Marriott announced last November that it had discovered there had been "unauthorised access" to one of its databases since 2014 following a cyber incident. The database was one that was added to Marriott's IT estate when it acquired the Starwood business in 2016 and it contained details of hundreds of millions of hotel guests. In January this year, Marriott provided an update in which it revised down the number of records it thought had been impacted and confirmed that the database affected had been completely phased out from use.

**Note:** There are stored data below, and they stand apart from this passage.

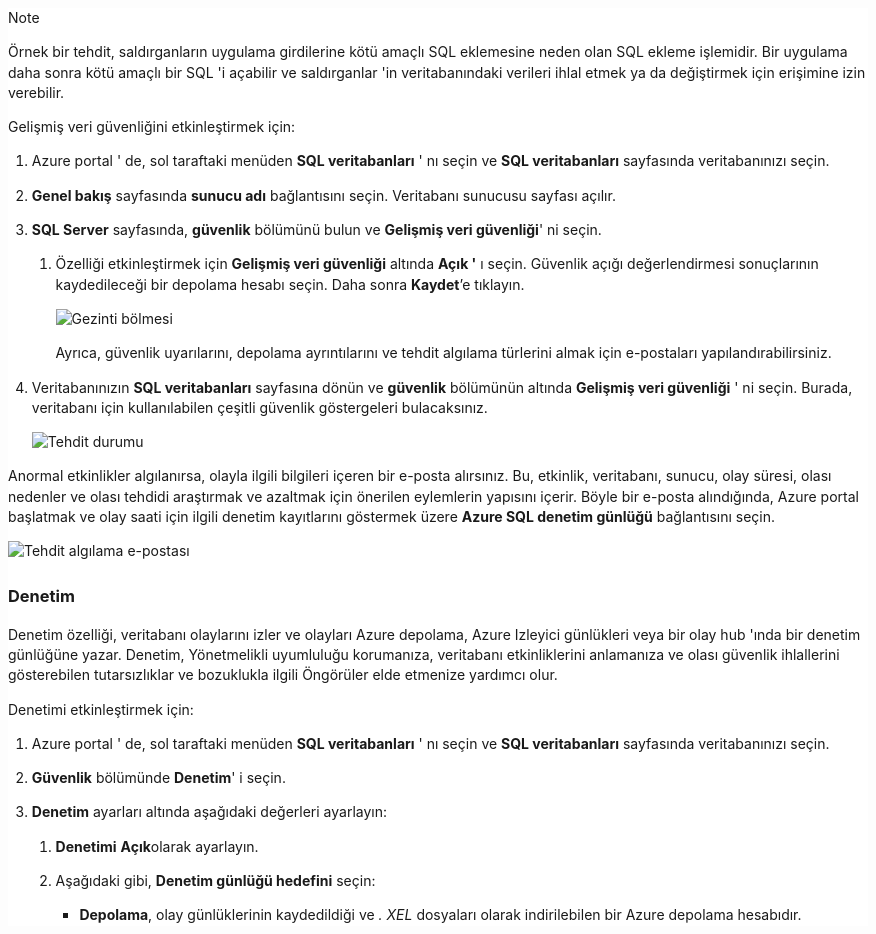 > [!NOTE]
> Örnek bir tehdit, saldırganların uygulama girdilerine kötü amaçlı SQL eklemesine neden olan SQL ekleme işlemidir. Bir uygulama daha sonra kötü amaçlı bir SQL 'i açabilir ve saldırganlar 'in veritabanındaki verileri ihlal etmek ya da değiştirmek için erişimine izin verebilir.

Gelişmiş veri güvenliğini etkinleştirmek için:

1. Azure portal ' de, sol taraftaki menüden **SQL veritabanları** ' nı seçin ve **SQL veritabanları** sayfasında veritabanınızı seçin.

1. **Genel bakış** sayfasında **sunucu adı** bağlantısını seçin. Veritabanı sunucusu sayfası açılır.

1. **SQL Server** sayfasında, **güvenlik** bölümünü bulun ve **Gelişmiş veri güvenliği**' ni seçin.

   1. Özelliği etkinleştirmek için **Gelişmiş veri güvenliği** altında **Açık '** ı seçin. Güvenlik açığı değerlendirmesi sonuçlarının kaydedileceği bir depolama hesabı seçin. Daha sonra **Kaydet**’e tıklayın.

      ![Gezinti bölmesi](./media/sql-database-security-tutorial/threat-settings.png)

      Ayrıca, güvenlik uyarılarını, depolama ayrıntılarını ve tehdit algılama türlerini almak için e-postaları yapılandırabilirsiniz.

1. Veritabanınızın **SQL veritabanları** sayfasına dönün ve **güvenlik** bölümünün altında **Gelişmiş veri güvenliği** ' ni seçin. Burada, veritabanı için kullanılabilen çeşitli güvenlik göstergeleri bulacaksınız.

    ![Tehdit durumu](./media/sql-database-security-tutorial/threat-status.png)

Anormal etkinlikler algılanırsa, olayla ilgili bilgileri içeren bir e-posta alırsınız. Bu, etkinlik, veritabanı, sunucu, olay süresi, olası nedenler ve olası tehdidi araştırmak ve azaltmak için önerilen eylemlerin yapısını içerir. Böyle bir e-posta alındığında, Azure portal başlatmak ve olay saati için ilgili denetim kayıtlarını göstermek üzere **Azure SQL denetim günlüğü** bağlantısını seçin.

   ![Tehdit algılama e-postası](./media/sql-database-security-tutorial/threat-email.png)

### <a name="auditing"></a>Denetim

Denetim özelliği, veritabanı olaylarını izler ve olayları Azure depolama, Azure Izleyici günlükleri veya bir olay hub 'ında bir denetim günlüğüne yazar. Denetim, Yönetmelikli uyumluluğu korumanıza, veritabanı etkinliklerini anlamanıza ve olası güvenlik ihlallerini gösterebilen tutarsızlıklar ve bozuklukla ilgili Öngörüler elde etmenize yardımcı olur.

Denetimi etkinleştirmek için:

1. Azure portal ' de, sol taraftaki menüden **SQL veritabanları** ' nı seçin ve **SQL veritabanları** sayfasında veritabanınızı seçin.

1. **Güvenlik** bölümünde **Denetim**' i seçin.

1. **Denetim** ayarları altında aşağıdaki değerleri ayarlayın:

   1. **Denetimi** **Açık**olarak ayarlayın.

   1. Aşağıdaki gibi, **Denetim günlüğü hedefini** seçin:

       - **Depolama**, olay günlüklerinin kaydedildiği ve *. XEL* dosyaları olarak indirilebilen bir Azure depolama hesabıdır.
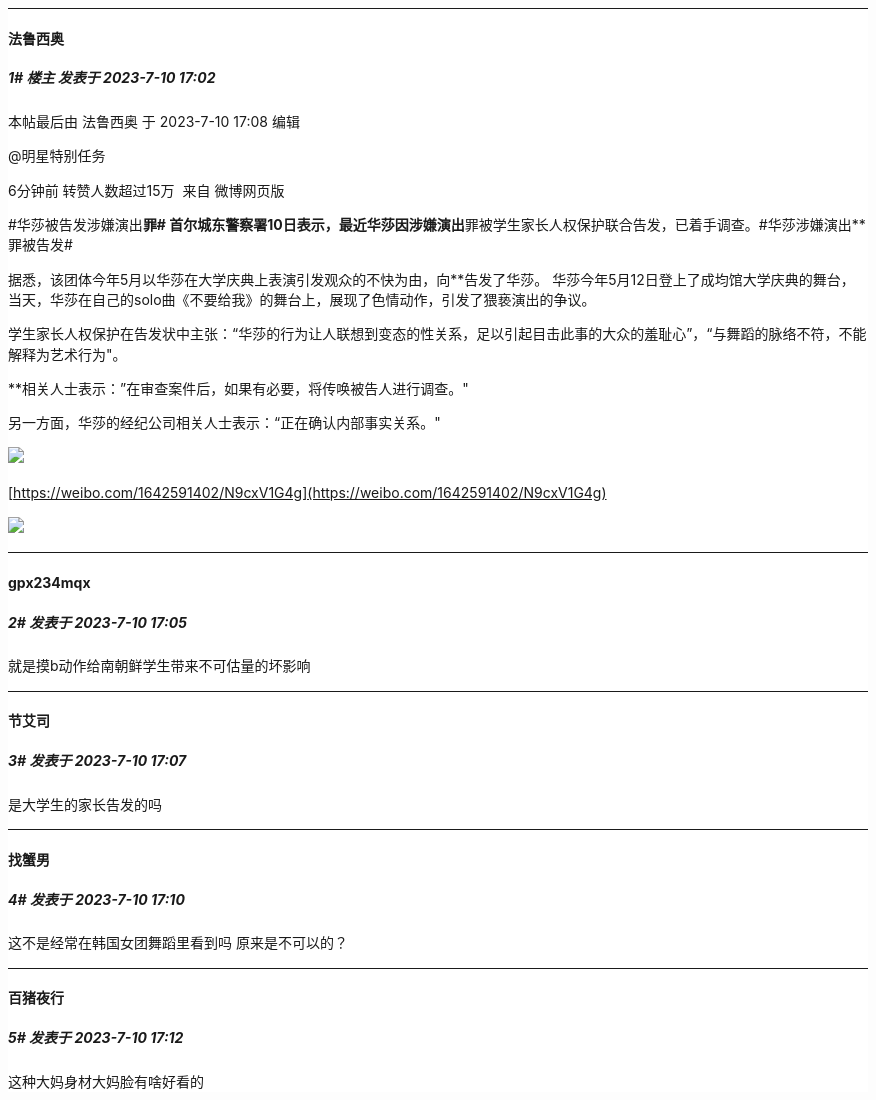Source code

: 
*****

####  法鲁西奥  
##### 1#       楼主       发表于 2023-7-10 17:02

 本帖最后由 法鲁西奥 于 2023-7-10 17:08 编辑 

@明星特别任务 

6分钟前 转赞人数超过15万  来自 微博网页版

#华莎被告发涉嫌演出**罪# 首尔城东警察署10日表示，最近华莎因涉嫌演出**罪被学生家长人权保护联合告发，已着手调查。#华莎涉嫌演出**罪被告发#

据悉，该团体今年5月以华莎在大学庆典上表演引发观众的不快为由，向**告发了华莎。 华莎今年5月12日登上了成均馆大学庆典的舞台，当天，华莎在自己的solo曲《不要给我》的舞台上，展现了色情动作，引发了猥亵演出的争议。

学生家长人权保护在告发状中主张：“华莎的行为让人联想到变态的性关系，足以引起目击此事的大众的羞耻心”，“与舞蹈的脉络不符，不能解释为艺术行为"。

**相关人士表示：”在审查案件后，如果有必要，将传唤被告人进行调查。"

另一方面，华莎的经纪公司相关人士表示：“正在确认内部事实关系。"

<img src="http://dingyue.ws.126.net/2023/0710/e1842d87g00rxknok01kic0007s00a0m.gif" referrerpolicy="no-referrer">

[https://weibo.com/1642591402/N9cxV1G4g](https://weibo.com/1642591402/N9cxV1G4g)

<img src="https://p.sda1.dev/12/80b689012057fa2c90006086ed00c652/CMP_20230710170627402.png" referrerpolicy="no-referrer">

*****

####  gpx234mqx  
##### 2#       发表于 2023-7-10 17:05

就是摸b动作给南朝鲜学生带来不可估量的坏影响

*****

####  节艾司  
##### 3#       发表于 2023-7-10 17:07

是大学生的家长告发的吗

*****

####  找蟹男  
##### 4#       发表于 2023-7-10 17:10

这不是经常在韩国女团舞蹈里看到吗
原来是不可以的？

*****

####  百猪夜行  
##### 5#       发表于 2023-7-10 17:12

这种大妈身材大妈脸有啥好看的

According to the ICO, approximately 339 million guest records were "exposed by the incident". In a statement, it said Marriott had "failed to undertake sufficient due diligence when it bought Starwood and should also have done more to secure its systems".
However, Marriott said it will contest the ICO's plans to issue it with a £99.2m fine. It said the breach "involved a criminal attack against the Starwood guest reservation database".
Cyber risk expert Ian Birdsey of Pinsent Masons, the law firm behind Out-Law.com, said: "The message from the ICO is clear – cybersecurity and data privacy should form a central part of the due diligence businesses engage in when seeking to acquire other companies. We have seen the topic of cyber due diligence come to the fore previously in the case of the TalkTalk data breach which concerned a customer database operated by Tiscali, a company TalkTalk had previously acquired."
"The level of proposed penalty in both the BA and Marriott cases is noteworthy. It is likely that the ICO has devoted significant resources to both investigations and elected to pursue significant fines in an effort to demonstrate its willingness to use its fining powers under the GDPR and prompt other businesses to act to avoid similar penalties," he said.
"If the ICO confirms its action against Marriott, its monetary penalty notice should provide an insight into how the level of fine was calculated and whether it has been influenced by any aggravating or mitigating factors," Birdsey said.
Data protection law expert Claire Edwards of Pinsent Masons said: "The ICO will need to be able to explain as part of any appeal how the fine was determined and ensure that it is in line with the requirements of the consistency mechanism established under the GDPR which is designed to ensure the approach to enforcement is uniform across the different regulators in the EU."
The ICO said it has acted as the lead authority for investigating the Marriott data breach under the GDPR's 'one stop shop' regime which applies across the European Economic Area (EEA) and comprises the 28 EU countries, Iceland, Liechtenstein, and Norway.
The OSS regime is aimed at reducing the bureaucracy associated with corresponding with multiple regulators. It sees one data protection authority take the lead on investigations whilst providing an opportunity for other data protection authorities in the EEA to feed into the enforcement process.
The ICO has confirmed that Marriott International has a right to make written representations in response to its notice of intent, and that it will also consider representations made by the other data protection authorities before making a final decision in the case.
Corporate law expert Julian Stanier of Pinsent Masons said: "Like in the British Airways case, the ICO has been spurred into publicising its intended enforcement action as a result of a markets disclosure by Marriott International. Although different disclosure regimes apply in the EU and the US, it seems likely that both Marriott and BA decided that the ICO's plans to issue a fine represent an event that is material for disclosure to its investors."
"We are aware of cases in other regulated industries where businesses have been able successfully to persuade regulators to revise down proposed fines in similar circumstances where they have gone public about the penalties they are facing, so the fact that details of the major fines the ICO proposes to issue to BA and Marriott are public before written representations by those companies have been developed and considered does not necessarily mean the companies' legitimate arguments against the ICO's proposed action will not be persuasive," he said.